Text data extracted from pages
---+---

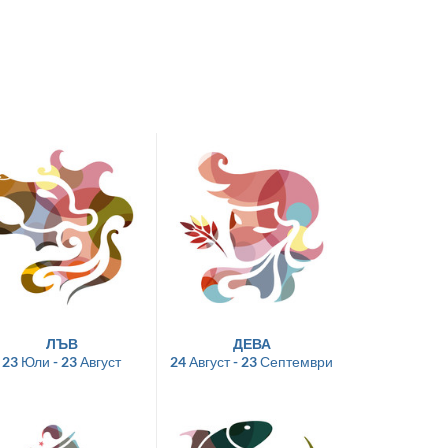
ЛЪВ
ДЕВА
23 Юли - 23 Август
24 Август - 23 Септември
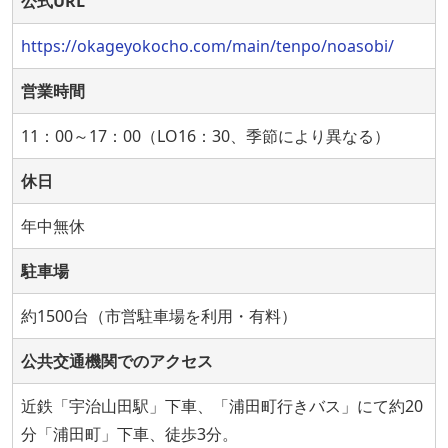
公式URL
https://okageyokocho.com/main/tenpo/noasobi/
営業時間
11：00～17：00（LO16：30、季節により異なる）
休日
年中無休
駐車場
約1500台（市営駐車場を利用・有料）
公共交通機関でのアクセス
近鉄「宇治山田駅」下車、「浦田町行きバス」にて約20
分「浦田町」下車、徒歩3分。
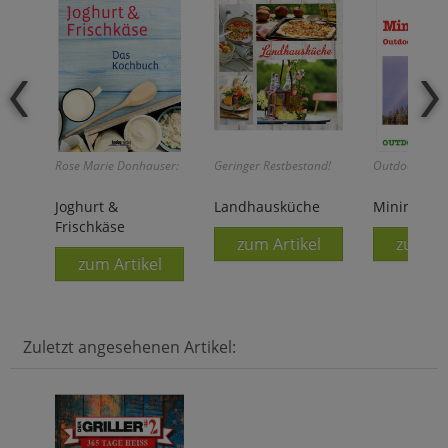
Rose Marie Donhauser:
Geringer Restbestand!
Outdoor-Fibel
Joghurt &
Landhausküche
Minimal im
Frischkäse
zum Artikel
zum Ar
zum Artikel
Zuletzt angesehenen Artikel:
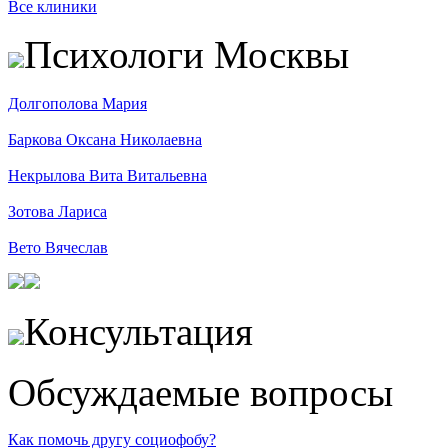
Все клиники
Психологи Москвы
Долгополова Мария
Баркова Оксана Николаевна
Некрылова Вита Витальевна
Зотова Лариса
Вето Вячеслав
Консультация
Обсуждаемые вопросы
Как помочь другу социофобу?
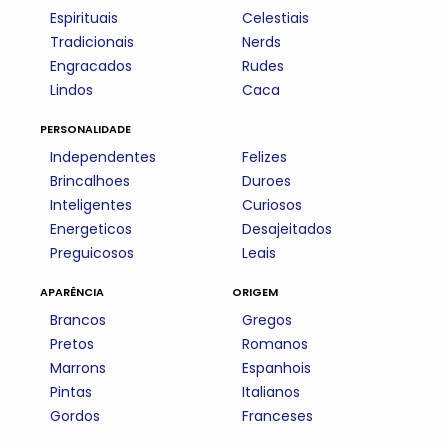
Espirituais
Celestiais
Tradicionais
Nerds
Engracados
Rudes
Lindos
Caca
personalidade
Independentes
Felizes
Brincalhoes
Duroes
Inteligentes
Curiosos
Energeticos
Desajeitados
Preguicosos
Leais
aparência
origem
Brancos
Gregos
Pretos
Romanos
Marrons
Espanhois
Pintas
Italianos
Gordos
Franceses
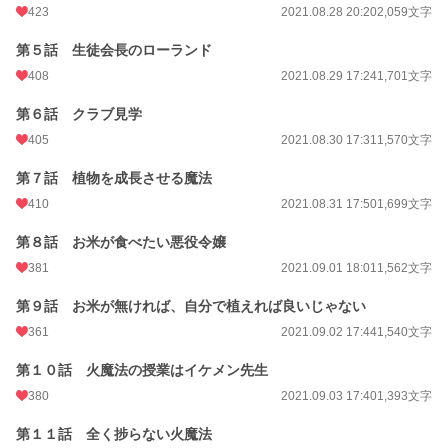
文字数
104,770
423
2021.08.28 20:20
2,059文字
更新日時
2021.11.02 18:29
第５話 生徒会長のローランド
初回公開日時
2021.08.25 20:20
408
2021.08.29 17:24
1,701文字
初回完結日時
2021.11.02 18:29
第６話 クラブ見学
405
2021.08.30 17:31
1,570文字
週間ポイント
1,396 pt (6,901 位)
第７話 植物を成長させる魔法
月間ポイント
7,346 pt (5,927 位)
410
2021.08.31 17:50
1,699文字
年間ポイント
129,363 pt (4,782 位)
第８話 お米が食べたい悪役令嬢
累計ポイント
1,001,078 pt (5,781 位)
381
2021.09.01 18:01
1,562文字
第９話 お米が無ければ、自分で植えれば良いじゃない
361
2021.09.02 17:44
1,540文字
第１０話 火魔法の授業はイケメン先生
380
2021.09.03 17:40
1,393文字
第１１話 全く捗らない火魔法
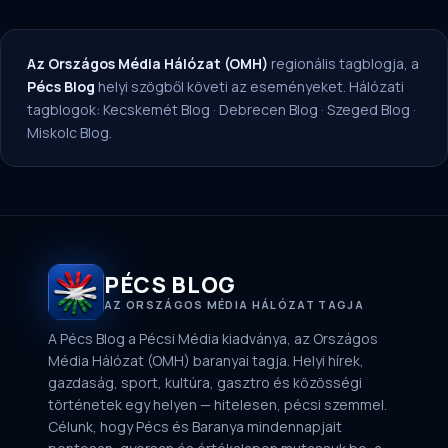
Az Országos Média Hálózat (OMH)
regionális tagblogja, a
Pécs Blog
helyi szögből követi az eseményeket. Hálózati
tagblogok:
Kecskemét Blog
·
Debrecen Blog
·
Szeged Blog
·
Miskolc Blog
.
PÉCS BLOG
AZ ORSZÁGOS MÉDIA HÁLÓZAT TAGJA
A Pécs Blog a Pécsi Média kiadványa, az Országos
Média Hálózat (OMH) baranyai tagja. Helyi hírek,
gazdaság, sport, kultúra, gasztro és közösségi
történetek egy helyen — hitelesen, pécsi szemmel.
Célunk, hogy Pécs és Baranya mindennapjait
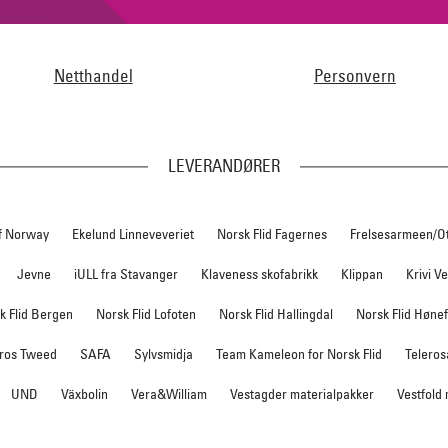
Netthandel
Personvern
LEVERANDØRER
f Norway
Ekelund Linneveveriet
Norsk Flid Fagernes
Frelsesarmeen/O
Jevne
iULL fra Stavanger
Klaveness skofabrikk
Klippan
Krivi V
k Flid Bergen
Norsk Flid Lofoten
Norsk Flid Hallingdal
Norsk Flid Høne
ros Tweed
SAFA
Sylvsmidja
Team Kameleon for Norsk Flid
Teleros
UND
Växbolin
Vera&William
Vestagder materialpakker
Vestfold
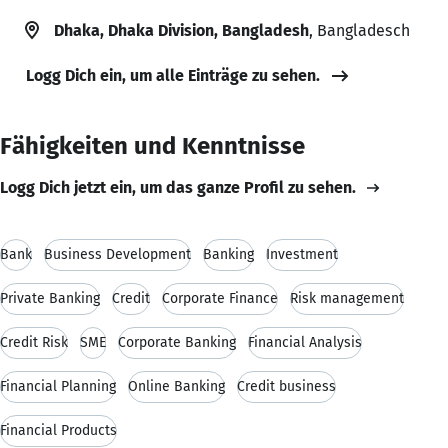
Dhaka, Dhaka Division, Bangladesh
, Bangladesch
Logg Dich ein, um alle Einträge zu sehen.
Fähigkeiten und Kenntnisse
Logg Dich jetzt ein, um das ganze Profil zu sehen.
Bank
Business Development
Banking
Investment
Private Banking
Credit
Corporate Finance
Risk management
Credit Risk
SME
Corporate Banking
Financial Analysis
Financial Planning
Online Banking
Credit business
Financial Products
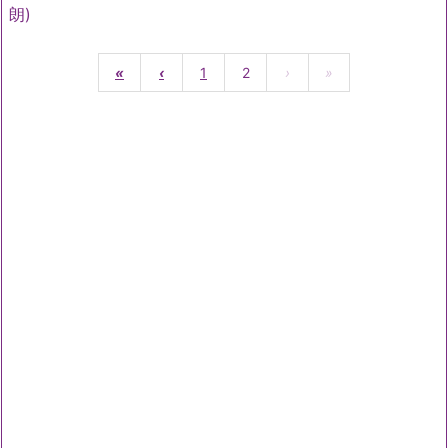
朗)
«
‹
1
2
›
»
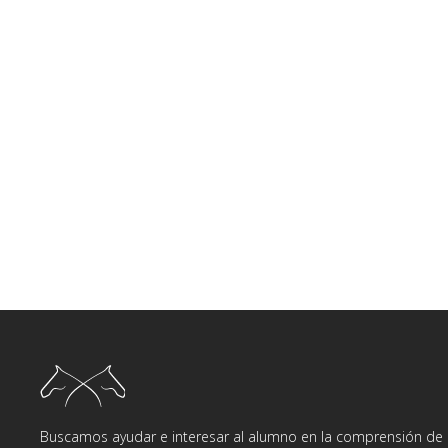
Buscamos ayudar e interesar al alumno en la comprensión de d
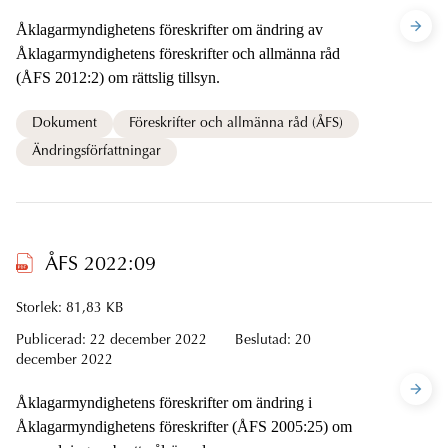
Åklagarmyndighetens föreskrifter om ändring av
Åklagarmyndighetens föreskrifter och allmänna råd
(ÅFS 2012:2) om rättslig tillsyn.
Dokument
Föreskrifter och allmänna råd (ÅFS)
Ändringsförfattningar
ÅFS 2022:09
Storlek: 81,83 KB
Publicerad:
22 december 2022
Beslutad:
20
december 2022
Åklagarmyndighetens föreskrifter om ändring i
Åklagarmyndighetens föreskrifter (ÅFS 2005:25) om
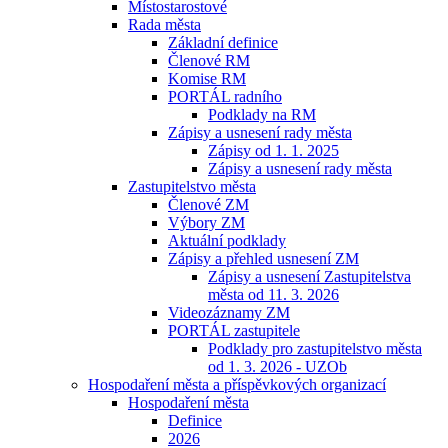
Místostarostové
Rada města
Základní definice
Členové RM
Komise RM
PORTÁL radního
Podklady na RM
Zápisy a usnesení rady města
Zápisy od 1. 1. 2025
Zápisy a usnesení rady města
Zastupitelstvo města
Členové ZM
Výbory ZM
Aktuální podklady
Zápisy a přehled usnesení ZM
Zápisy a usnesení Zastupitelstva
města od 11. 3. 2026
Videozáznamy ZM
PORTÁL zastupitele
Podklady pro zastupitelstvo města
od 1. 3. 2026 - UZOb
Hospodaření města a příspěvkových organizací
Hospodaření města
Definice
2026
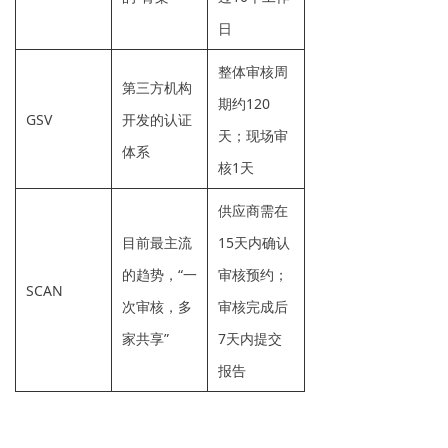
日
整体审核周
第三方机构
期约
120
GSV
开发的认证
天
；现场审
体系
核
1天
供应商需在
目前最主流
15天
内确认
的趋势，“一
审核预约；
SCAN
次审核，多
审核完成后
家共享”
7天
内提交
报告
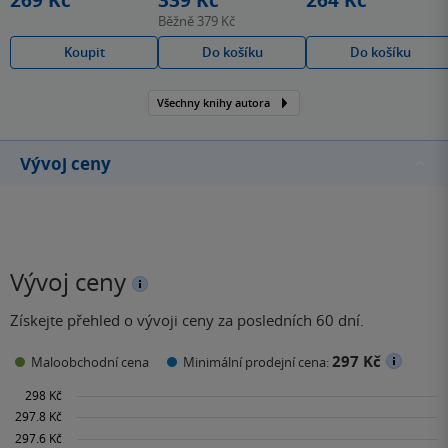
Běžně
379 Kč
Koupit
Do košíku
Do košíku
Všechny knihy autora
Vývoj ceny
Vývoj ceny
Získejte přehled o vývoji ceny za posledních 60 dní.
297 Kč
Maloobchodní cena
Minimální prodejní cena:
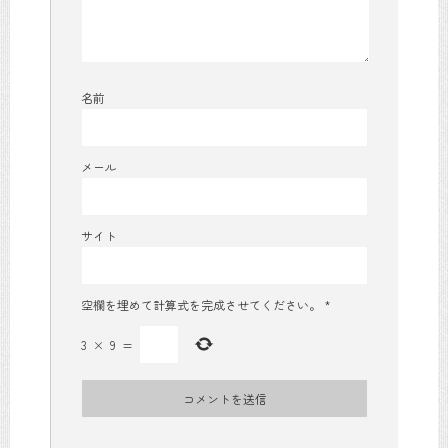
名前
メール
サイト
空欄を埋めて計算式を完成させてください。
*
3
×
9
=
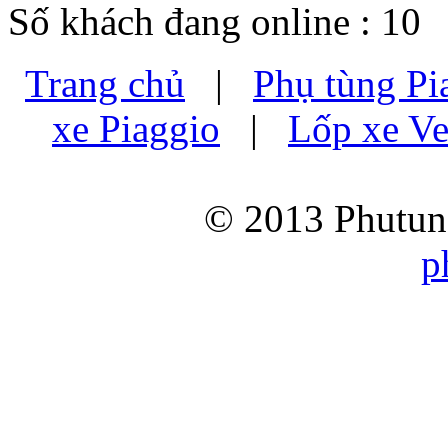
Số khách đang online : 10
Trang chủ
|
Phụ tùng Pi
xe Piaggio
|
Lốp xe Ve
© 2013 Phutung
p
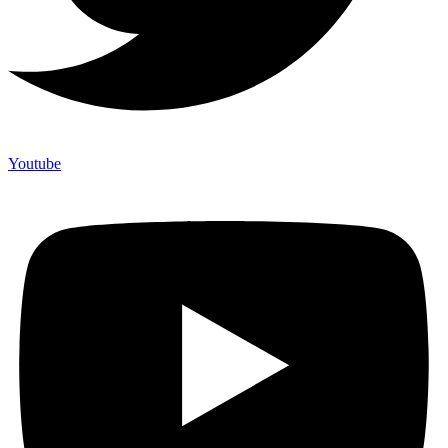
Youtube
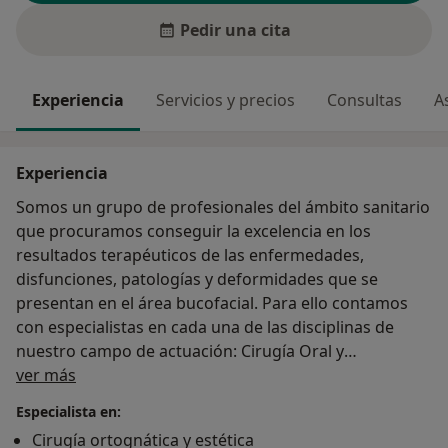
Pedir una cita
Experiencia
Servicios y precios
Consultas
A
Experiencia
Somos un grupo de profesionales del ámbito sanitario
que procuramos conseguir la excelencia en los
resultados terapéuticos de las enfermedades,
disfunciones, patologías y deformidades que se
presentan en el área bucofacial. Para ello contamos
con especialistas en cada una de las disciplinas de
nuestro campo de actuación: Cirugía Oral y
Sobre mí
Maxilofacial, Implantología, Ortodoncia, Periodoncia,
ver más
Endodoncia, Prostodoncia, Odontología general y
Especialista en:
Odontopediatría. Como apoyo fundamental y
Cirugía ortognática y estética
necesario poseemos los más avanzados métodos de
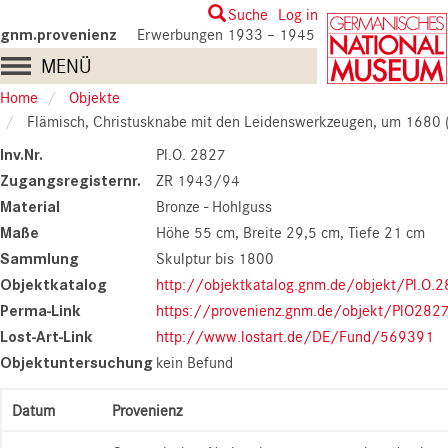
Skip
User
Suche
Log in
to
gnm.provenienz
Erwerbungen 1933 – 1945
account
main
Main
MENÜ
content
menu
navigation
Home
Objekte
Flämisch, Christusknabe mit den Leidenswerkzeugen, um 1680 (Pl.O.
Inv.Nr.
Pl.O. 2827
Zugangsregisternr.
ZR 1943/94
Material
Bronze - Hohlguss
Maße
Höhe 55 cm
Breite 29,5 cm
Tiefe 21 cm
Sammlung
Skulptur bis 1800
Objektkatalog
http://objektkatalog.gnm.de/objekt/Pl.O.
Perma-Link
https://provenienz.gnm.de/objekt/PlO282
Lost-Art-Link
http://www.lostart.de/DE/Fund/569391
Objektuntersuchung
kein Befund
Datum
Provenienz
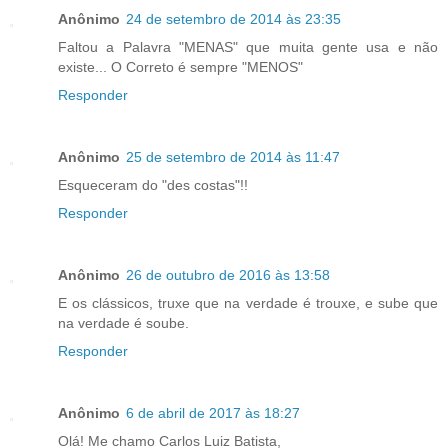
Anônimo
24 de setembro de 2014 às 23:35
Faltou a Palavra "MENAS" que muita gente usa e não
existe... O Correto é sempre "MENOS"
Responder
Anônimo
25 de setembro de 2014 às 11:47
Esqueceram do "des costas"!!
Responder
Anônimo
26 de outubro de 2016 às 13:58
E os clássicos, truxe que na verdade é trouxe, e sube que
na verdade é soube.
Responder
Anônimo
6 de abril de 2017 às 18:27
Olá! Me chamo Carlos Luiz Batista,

---+---

• _DIRECTIONS FOR THIS TASK_
Render every line of the extracted text from all the entries above as a single numbered list, skipping blank lines. Leave the pictures out of your answer.

• _OUTPUT BELOW_
1. ЛЪВ
2. ДЕВА
3. 23 Юли - 23 Август
4. 24 Август - 23 Септември
5. 公式URL
6. https://okageyokocho.com/main/tenpo/noasobi/
7. 営業時間
8. 11：00～17：00（LO16：30、季節により異なる）
9. 休日
10. 年中無休
11. 駐車場
12. 約1500台（市営駐車場を利用・有料）
13. 公共交通機関でのアクセス
14. 近鉄「宇治山田駅」下車、「浦田町行きバス」にて約20
15. 分「浦田町」下車、徒歩3分。
16. Rose Marie Donhauser:
17. Geringer Restbestand!
18. Outdoor-Fibel
19. Joghurt &
20. Landhausküche
21. Minimal im
22. Frischkäse
23. zum Artikel
24. zum Ar
25. zum Artikel
26. Zuletzt angesehenen Artikel:
27. Все клиники
28. Психологи Москвы
29. Долгополова Мария
30. Баркова Оксана Николаевна
31. Некрылова Вита Витальевна
32. Зотова Лариса
33. Вето Вячеслав
34. Консультация
35. Обсуждаемые вопросы
36. Как помочь другу социофобу?
37. Espirituais
38. Celestiais
39. Tradicionais
40. Nerds
41. Engracados
42. Rudes
43. Lindos
44. Caca
45. personalidade
46. Independentes
47. Felizes
48. Brincalhoes
49. Duroes
50. Inteligentes
51. Curiosos
52. Energeticos
53. Desajeitados
54. Preguicosos
55. Leais
56. aparência
57. origem
58. Brancos
59. Gregos
60. Pretos
61. Romanos
62. Marrons
63. Espanhois
64. Pintas
65. Italianos
66. Gordos
67. Franceses
68. 文字数
69. 104,770
70. 423
71. 2021.08.28 20:20
72. 2,059文字
73. 更新日時
74. 2021.11.02 18:29
75. 第５話 生徒会長のローランド
76. 初回公開日時
77. 2021.08.25 20:20
78. 408
79. 2021.08.29 17:24
80. 1,701文字
81. 初回完結日時
82. 2021.11.02 18:29
83. 第６話 クラブ見学
84. 405
85. 2021.08.30 17:31
86. 1,570文字
87. 週間ポイント
88. 1,396 pt (6,901 位)
89. 第７話 植物を成長させる魔法
90. 月間ポイント
91. 7,346 pt (5,927 位)
92. 410
93. 2021.08.31 17:50
94. 1,699文字
95. 年間ポイント
96. 129,363 pt (4,782 位)
97. 第８話 お米が食べたい悪役令嬢
98. 累計ポイント
99. 1,001,078 pt (5,781 位)
100. 381
101. 2021.09.01 18:01
102. 1,562文字
103. 第９話 お米が無ければ、自分で植えれば良いじゃない
104. 361
105. 2021.09.02 17:44
106. 1,540文字
107. 第１０話 火魔法の授業はイケメン先生
108. 380
109. 2021.09.03 17:40
110. 1,393文字
111. 第１１話 全く捗らない火魔法
112. Az Országos Média Hálózat (OMH)
113. regionális tagblogja, a
114. Pécs Blog
115. helyi szögből követi az eseményeket. Hálózati
116. tagblogok:
117. Kecskemét Blog
118. ·
119. Debrecen Blog
120. ·
121. Szeged Blog
122. ·
123. Miskolc Blog
124. .
125. PÉCS BLOG
126. AZ ORSZÁGOS MÉDIA HÁLÓZAT TAGJA
127. A Pécs Blog a Pécsi Média kiadványa, az Országos
128. Média Hálózat (OMH) baranyai tagja. Helyi hírek,
129. gazdaság, sport, kultúra, gasztro és közösségi
130. történetek egy helyen — hitelesen, pécsi szemmel.
131. Célunk, hogy Pécs és Baranya mindennapjait
132. Netthandel
133. Personvern
134. LEVERANDØRER
135. f Norway
136. Ekelund Linneveveriet
137. Norsk Flid Fagernes
138. Frelsesarmeen/O
139. Jevne
140. iULL fra Stavanger
141. Klaveness skofabrikk
142. Klippan
143. Krivi V
144. k Flid Bergen
145. Norsk Flid Lofoten
146. Norsk Flid Hallingdal
147. Norsk Flid Høne
148. ros Tweed
149. SAFA
150. Sylvsmidja
151. Team Kameleon for Norsk Flid
152. Teleros
153. UND
154. Växbolin
155. Vera&William
156. Vestagder materialpakker
157. Vestfold
158. Dhaka, Dhaka Division, Bangladesh
159. , Bangladesch
160. Logg Dich ein, um alle Einträge zu sehen.
161. Fähigkeiten und Kenntnisse
162. Logg Dich jetzt ein, um das ganze Profil zu sehen.
163. Bank
164. Business Development
165. Banking
166. Investment
167. Private Banking
168. Credit
169. Corporate Finance
170. Risk management
171. Credit Risk
172. SME
173. Corporate Banking
174. Financial Analysis
175. Financial Planning
176. Online Banking
177. Credit business
178. Financial Products
179. 朗)
180. «
181. ‹
182. 1
183. 2
184. ›
185. »
186. Buscamos ayudar e interesar al alumno en la comprensión de d
187. Åklagarmyndighetens föreskrifter om ändring av
188. Åklagarmyndighetens föreskrifter och allmänna råd
189. (ÅFS 2012:2) om rättslig tillsyn.
190. Dokument
191. Föreskrifter och allmänna råd (ÅFS)
192. Ändringsförfattningar
193. ÅFS 2022:09
194. Storlek: 81,83 KB
195. Publicerad:
196. 22 december 2022
197. Beslutad:
198. 20
199. december 2022
200. Åklagarmyndighetens föreskrifter om ändring i
201. Åklagarmyndighetens föreskrifter (ÅFS 2005:25) om
202. Místostarostové
203. Rada města
204. Základní definice
205. Členové RM
206. Komise RM
207. PORTÁL radního
208. Podklady na RM
209. Zápisy a usnesení rady města
210. Zápisy od 1. 1. 2025
211. Zápisy a usnesení rady města
212. Zastupitelstvo města
213. Členové ZM
214. Výbory ZM
215. Aktuální podklady
216. Zápisy a přehled usnesení ZM
217. Zápisy a usnesení Zastupitelstva
218. města od 11. 3. 2026
219. Videozáznamy ZM
220. PORTÁL zastupitele
221. Podklady pro zastupitelstvo města
222. od 1. 3. 2026 - UZOb
223. Hospodaření města a příspěvkových organizací
224. Hospodaření města
225. Definice
226. 2026
227. 日
228. 整体审核周
229. 第三方机构
230. 期约
231. 120
232. GSV
233. 开发的认证
234. 天
235. ；现场审
236. 体系
237. 核
238. 1天
239. 供应商需在
240. 目前最主流
241. 15天
242. 内确认
243. 的趋势，“一
244. 审核预约；
245. SCAN
246. 次审核，多
247. 审核完成后
248. 家共享”
249. 7天
250. 内提交
251. 报告
252. Běžně
253. 379 Kč
254. Koupit
255. Do košíku
256. Do košíku
257. Všechny knihy autora
258. Vývoj ceny
259. Vývoj ceny
260. Získejte přehled o vývoji ceny za posledních 60 dní.
261. 297 Kč
262. Maloobchodní cena
263. Minimální prodejní cena:
264. 名前
265. メール
266. サイト
267. 空欄を埋めて計算式を完成させてください。
268. *
269. 3
270. ×
271. 9
272. =
273. Số khách đang online : 10
274. Trang chủ
275. |
276. Phụ tùng Pi
277. xe Piaggio
278. |
279. Lốp xe Ve
280. © 2013 Phutung
281. p
282. Youtube
283. Pedir una cita
284. Experiencia
285. Servicios y precios
286. Consultas
287. A
288. Experiencia
289. Somos un grupo de profesionales del ámbito sanitario
290. que procuramos conseguir la excelencia en los
291. resultados terapéuticos de las enfermedades,
292. disfunciones, patologías y deformidades que se
293. presentan en el área bucofacial. Para ello contamos
294. con especialistas en cada una de las disciplinas de
295. nuestro campo de actuación: Cirugía Oral y
296. Sobre mí
297. Maxilofacial, Implantología, Ortodoncia, Periodoncia,
298. ver más
299. Endodoncia, Prostodoncia, Odontología general y
300. Especialista en:
301. Odontopediatría. Como apoyo fundamental y
302. Cirugía ortognática y estética
303. necesario poseemos los más avanzados métodos de
304. Skip
305. User
306. Suche
307. Log in
308. to
309. gnm.provenienz
310. Erwerbungen 1933 – 1945
311. account
312. main
313. Main
314. MENÜ
315. content
316. menu
317. navigation
318. Home
319. Objekte
320. Flämisch, Christusknabe mit den Leidenswerkzeugen, um 1680 (Pl.O.
321. Inv.Nr.
322. Pl.O. 2827
323. Zugangsregisternr.
324. ZR 1943/94
325. Material
326. Bronze - Hohlguss
327. Maße
328. Höhe 55 cm
329. Breite 29,5 cm
330. Tiefe 21 cm
331. Sammlung
332. Skulptur bis 1800
333. Objektkatalog
334. http://objektkatalog.gnm.de/objekt/Pl.O.
335. Perma-Link
336. https://provenienz.gnm.de/objekt/PlO282
337. Lost-Art-Link
338. http://www.lostart.de/DE/Fund/569391
339. Objektuntersuchung
340. kein Befund
341. Datum
342. Provenienz
343. Anônimo
344. 24 de setembro de 2014 às 23:35
345. Faltou a Palavra "MENAS" que muita gente usa e não
346. existe... O Correto é sempre "MENOS"
347. Responder
348. Anônimo
349. 25 de setembro de 2014 às 11:47
350. Esqueceram do "des costas"!!
351. Responder
352. Anônimo
353. 26 de outubro de 2016 às 13:58
354. E os clássicos, truxe que na verdade é trouxe, e sube que
355. na verdade é soube.
356. Responder
357. Anônimo
358. 6 de abril de 2017 às 18:27
359. Olá! Me chamo Carlos Luiz Batista,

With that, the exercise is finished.